[Supplied text]
---

The dichotomy between Ningguang and Beidou–the dignified, feminine woman versus the tomboyish, masculine woman–is something that is commonly seen amongst queer Chinese women in the real world. In queer Chinese communities, lesbians will typically sort themselves into one of three categories: T, short for ‘tomboy’, P, a shortening of po which is the Chinese word for ‘wife’, and H, which is short for ‘half’ or women who feel like they straddle the line between T and P15. Ningguang is practically a textbook example of the P-type lesbian with her high-profile career, her sensual and beautiful stylized qipao, and her long white hair and delicate makeup. She conducts herself with feminine grace and commands respect because of her femininity. In contrast, Beidou is somewhere between a stern T-type lesbian and H. Beidou exhibits all of the typical traits of a tomboy: she is loud and boisterous in a way that is not considered appropriate for women, a heavy drinker, and any title she is referred to with is a masculine one (Beidou is commonly referred to by NPCs in the game as Lord Beidou for her earlier mentioned defeat of the sea serpent Haishan). The T and P dynamic in Chinese Lesbian circles is one that may, from a Western point of view, simply be a redressing of traditional gender roles in a queer setting, and in some ways that is in fact the case, but T and P relationships require a financial independence that is not often seen in a traditional heterosexual relationship.

---

[Supplied data]

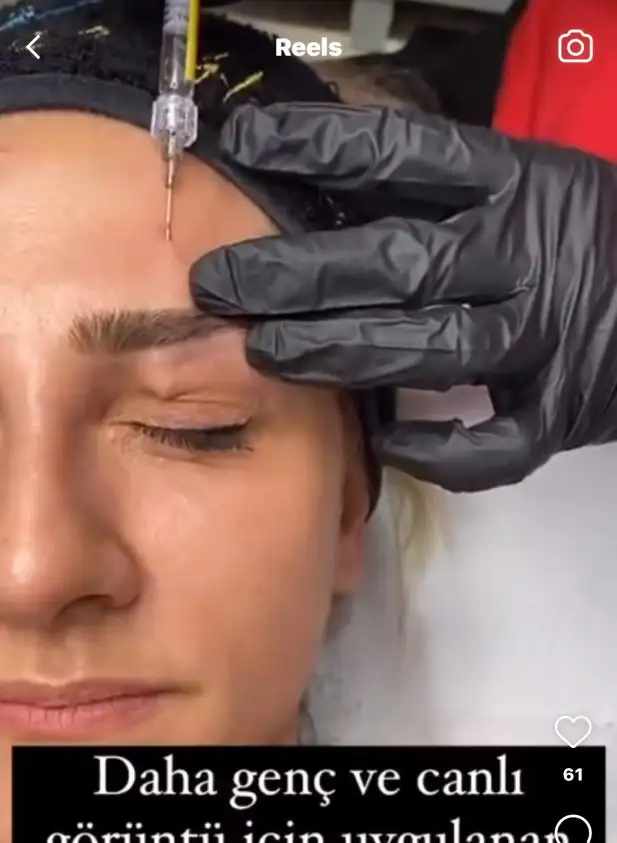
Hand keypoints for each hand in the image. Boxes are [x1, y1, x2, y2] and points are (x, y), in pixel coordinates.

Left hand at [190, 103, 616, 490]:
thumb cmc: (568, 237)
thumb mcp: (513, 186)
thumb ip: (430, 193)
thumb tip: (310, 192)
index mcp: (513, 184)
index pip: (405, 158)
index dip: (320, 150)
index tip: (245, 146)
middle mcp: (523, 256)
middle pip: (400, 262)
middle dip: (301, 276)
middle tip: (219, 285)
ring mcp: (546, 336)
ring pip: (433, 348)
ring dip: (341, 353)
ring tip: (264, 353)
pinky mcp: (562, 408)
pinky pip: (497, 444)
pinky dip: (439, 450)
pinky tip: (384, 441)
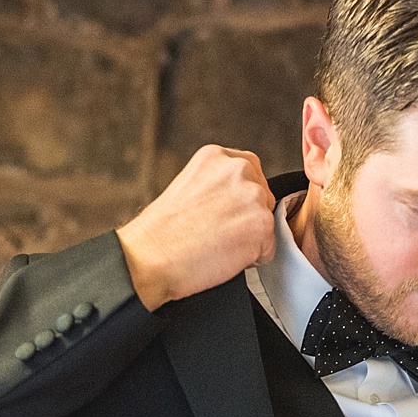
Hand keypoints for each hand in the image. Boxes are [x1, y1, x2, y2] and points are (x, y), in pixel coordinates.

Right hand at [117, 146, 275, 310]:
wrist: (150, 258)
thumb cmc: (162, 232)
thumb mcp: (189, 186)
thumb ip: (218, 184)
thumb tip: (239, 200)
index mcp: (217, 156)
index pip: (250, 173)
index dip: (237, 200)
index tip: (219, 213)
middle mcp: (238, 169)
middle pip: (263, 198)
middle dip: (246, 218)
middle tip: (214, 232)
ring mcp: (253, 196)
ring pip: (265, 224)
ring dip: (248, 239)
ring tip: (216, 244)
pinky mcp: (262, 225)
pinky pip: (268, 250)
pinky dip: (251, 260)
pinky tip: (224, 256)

---

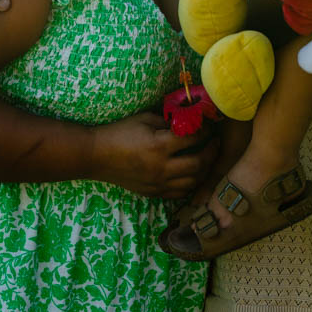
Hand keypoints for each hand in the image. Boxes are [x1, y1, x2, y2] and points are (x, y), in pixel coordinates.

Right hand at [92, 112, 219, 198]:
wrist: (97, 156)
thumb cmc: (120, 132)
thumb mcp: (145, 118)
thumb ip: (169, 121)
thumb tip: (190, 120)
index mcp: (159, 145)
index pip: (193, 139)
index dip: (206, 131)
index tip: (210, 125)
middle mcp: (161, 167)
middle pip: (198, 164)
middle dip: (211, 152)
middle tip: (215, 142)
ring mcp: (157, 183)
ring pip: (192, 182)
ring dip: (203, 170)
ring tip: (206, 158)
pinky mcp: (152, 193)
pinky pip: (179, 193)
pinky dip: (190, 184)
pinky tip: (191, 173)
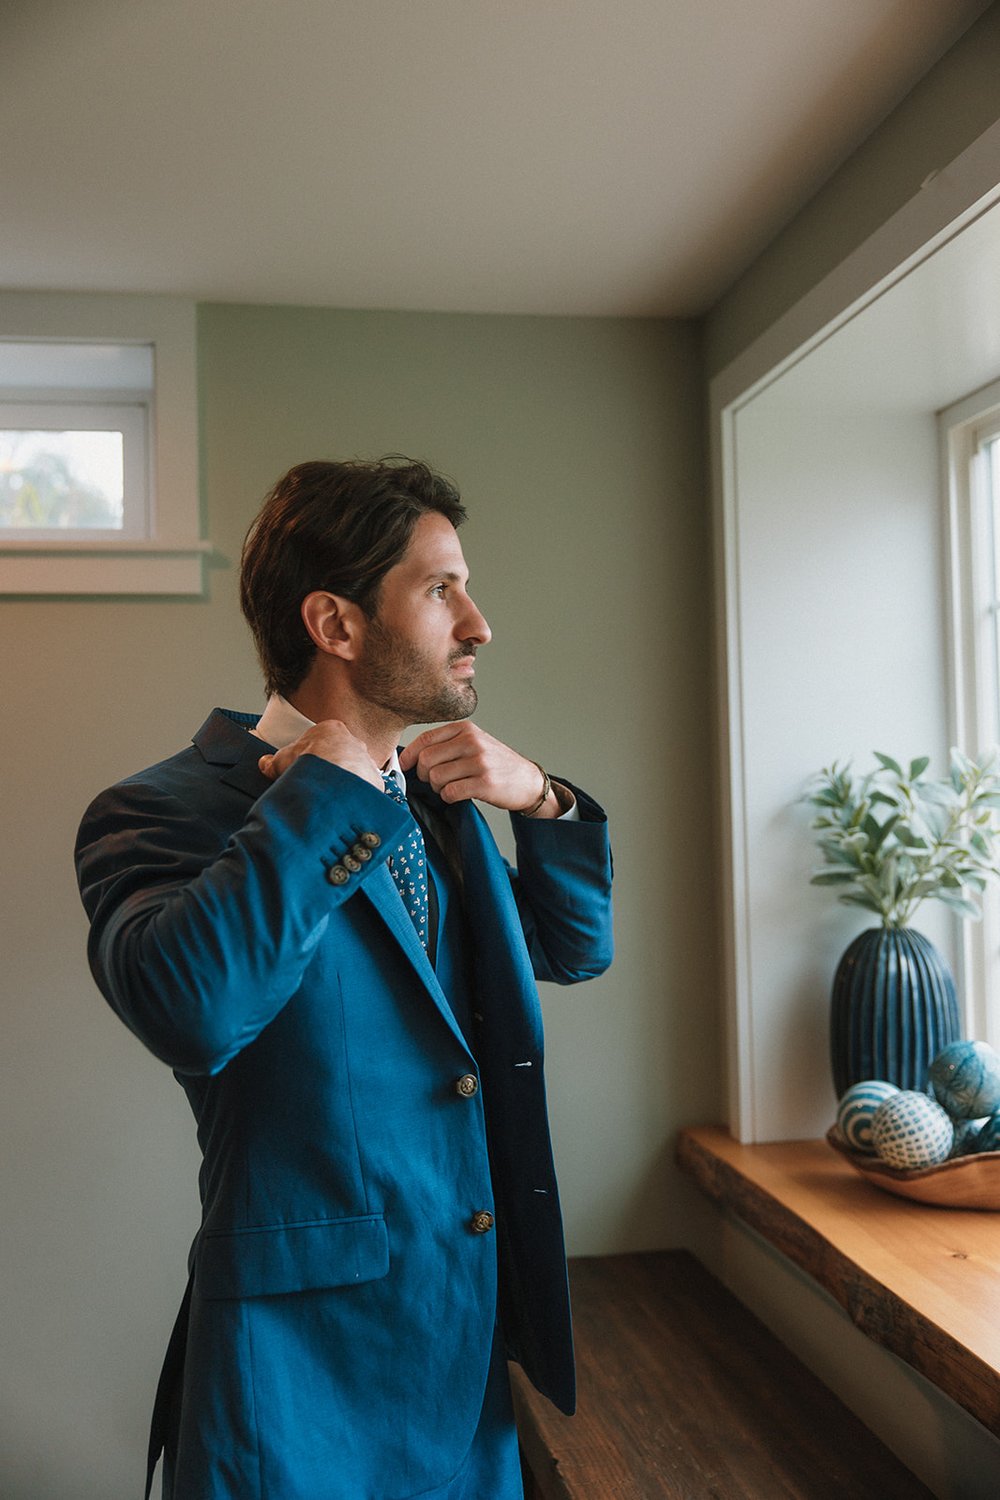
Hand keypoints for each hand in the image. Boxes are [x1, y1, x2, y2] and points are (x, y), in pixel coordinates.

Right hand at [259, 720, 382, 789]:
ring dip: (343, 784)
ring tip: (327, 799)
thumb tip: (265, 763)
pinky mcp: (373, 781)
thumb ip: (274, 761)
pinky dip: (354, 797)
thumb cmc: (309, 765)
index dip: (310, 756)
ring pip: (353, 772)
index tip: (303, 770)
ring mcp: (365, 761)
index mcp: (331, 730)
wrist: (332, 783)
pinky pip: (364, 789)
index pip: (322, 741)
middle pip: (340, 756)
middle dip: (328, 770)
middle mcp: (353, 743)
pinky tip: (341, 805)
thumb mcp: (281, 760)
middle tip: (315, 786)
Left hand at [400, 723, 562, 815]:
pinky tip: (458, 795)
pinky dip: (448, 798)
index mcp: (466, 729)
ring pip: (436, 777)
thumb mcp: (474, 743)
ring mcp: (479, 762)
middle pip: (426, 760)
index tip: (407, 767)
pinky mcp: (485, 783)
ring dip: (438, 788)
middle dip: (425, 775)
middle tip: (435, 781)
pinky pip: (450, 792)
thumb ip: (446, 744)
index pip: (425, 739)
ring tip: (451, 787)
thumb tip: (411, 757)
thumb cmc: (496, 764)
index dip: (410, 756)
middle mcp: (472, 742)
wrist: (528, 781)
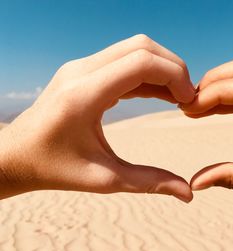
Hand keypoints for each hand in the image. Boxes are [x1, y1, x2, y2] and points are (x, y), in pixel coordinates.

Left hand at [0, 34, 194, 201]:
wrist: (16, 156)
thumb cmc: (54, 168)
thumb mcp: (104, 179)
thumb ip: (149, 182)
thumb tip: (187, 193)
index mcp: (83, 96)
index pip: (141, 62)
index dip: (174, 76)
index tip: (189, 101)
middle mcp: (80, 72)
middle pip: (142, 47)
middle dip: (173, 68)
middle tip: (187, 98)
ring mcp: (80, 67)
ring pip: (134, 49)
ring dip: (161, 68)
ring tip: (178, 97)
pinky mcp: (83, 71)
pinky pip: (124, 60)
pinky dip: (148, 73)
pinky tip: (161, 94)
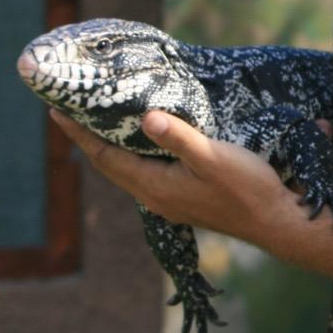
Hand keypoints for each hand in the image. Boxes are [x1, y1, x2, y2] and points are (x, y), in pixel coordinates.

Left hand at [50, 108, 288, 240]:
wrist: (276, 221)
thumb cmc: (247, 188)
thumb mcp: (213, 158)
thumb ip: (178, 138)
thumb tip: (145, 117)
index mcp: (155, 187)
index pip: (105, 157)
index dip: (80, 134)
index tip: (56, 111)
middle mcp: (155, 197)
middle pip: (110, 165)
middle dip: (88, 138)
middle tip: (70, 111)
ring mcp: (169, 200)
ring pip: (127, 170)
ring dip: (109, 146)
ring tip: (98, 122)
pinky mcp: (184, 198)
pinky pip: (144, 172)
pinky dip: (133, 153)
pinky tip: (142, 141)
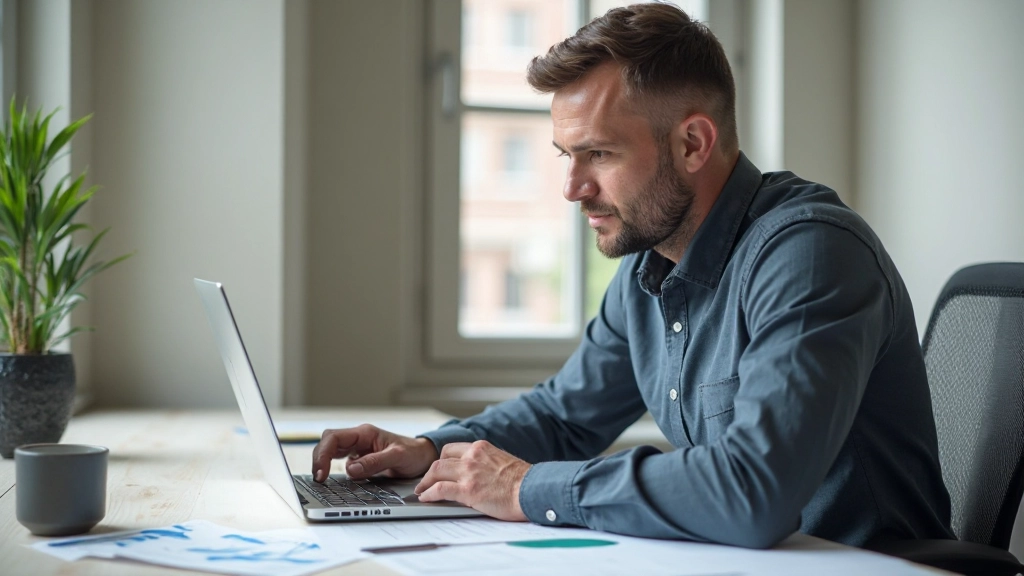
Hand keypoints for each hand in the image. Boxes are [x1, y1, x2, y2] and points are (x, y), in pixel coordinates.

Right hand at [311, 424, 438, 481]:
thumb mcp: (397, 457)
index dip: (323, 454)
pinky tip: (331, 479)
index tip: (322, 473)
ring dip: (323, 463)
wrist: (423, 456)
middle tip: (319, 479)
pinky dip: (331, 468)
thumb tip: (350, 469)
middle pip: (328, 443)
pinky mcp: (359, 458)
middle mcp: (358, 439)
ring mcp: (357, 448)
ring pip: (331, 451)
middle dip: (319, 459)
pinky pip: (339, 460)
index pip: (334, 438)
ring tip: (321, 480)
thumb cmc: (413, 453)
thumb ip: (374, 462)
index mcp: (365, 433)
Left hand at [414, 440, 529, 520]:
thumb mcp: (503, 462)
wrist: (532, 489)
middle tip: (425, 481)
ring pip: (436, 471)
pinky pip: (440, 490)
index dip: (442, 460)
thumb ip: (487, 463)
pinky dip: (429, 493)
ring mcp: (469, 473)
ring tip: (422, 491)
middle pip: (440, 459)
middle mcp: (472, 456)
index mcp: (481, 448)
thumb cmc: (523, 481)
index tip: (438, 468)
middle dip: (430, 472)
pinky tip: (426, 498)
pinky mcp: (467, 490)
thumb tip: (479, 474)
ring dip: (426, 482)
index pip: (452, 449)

---

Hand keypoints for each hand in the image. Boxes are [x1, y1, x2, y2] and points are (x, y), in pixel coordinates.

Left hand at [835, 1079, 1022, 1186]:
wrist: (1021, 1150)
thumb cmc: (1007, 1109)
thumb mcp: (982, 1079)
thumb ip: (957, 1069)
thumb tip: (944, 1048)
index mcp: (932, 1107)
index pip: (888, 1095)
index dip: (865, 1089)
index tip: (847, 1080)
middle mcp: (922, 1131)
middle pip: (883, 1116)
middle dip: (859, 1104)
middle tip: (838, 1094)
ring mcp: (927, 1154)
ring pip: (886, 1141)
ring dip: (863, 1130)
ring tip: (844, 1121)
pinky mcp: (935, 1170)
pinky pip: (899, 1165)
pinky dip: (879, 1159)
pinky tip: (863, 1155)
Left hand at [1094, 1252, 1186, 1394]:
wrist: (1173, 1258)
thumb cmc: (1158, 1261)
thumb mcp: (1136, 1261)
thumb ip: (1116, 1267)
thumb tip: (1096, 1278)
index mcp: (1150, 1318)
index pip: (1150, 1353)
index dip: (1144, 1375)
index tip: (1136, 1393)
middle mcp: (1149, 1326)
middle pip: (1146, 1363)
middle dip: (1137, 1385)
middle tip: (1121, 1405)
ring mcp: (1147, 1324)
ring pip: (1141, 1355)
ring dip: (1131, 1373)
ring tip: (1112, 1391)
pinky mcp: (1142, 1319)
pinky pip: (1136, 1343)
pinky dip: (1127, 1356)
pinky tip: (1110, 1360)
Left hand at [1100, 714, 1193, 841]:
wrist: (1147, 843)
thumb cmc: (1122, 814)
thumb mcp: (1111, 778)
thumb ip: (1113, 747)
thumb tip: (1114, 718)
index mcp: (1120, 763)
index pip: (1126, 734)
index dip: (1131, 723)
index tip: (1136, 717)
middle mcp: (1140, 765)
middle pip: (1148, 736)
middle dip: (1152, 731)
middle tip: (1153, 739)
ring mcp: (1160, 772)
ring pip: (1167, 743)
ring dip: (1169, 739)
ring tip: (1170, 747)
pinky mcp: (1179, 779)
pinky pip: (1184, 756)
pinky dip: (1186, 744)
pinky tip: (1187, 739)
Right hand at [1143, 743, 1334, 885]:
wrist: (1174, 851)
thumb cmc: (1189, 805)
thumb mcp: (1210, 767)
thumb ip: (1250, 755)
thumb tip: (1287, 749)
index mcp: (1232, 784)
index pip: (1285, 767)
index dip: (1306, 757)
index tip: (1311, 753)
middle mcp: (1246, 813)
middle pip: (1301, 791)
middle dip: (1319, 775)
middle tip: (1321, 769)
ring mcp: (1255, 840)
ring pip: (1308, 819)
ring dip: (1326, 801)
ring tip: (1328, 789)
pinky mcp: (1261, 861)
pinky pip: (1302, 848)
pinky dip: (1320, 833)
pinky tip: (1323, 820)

---

[What you should do] Reproduce the passage about Ningguang and Beidou word for word, from its first sentence to its last. The entries come from a separate source unrelated to the passage about Ningguang and Beidou.

[Result of the task]
The dichotomy between Ningguang and Beidou–the dignified, feminine woman versus the tomboyish, masculine woman–is something that is commonly seen amongst queer Chinese women in the real world. In queer Chinese communities, lesbians will typically sort themselves into one of three categories: T, short for ‘tomboy’, P, a shortening of po which is the Chinese word for ‘wife’, and H, which is short for ‘half’ or women who feel like they straddle the line between T and P15. Ningguang is practically a textbook example of the P-type lesbian with her high-profile career, her sensual and beautiful stylized qipao, and her long white hair and delicate makeup. She conducts herself with feminine grace and commands respect because of her femininity. In contrast, Beidou is somewhere between a stern T-type lesbian and H. Beidou exhibits all of the typical traits of a tomboy: she is loud and boisterous in a way that is not considered appropriate for women, a heavy drinker, and any title she is referred to with is a masculine one (Beidou is commonly referred to by NPCs in the game as Lord Beidou for her earlier mentioned defeat of the sea serpent Haishan). The T and P dynamic in Chinese Lesbian circles is one that may, from a Western point of view, simply be a redressing of traditional gender roles in a queer setting, and in some ways that is in fact the case, but T and P relationships require a financial independence that is not often seen in a traditional heterosexual relationship.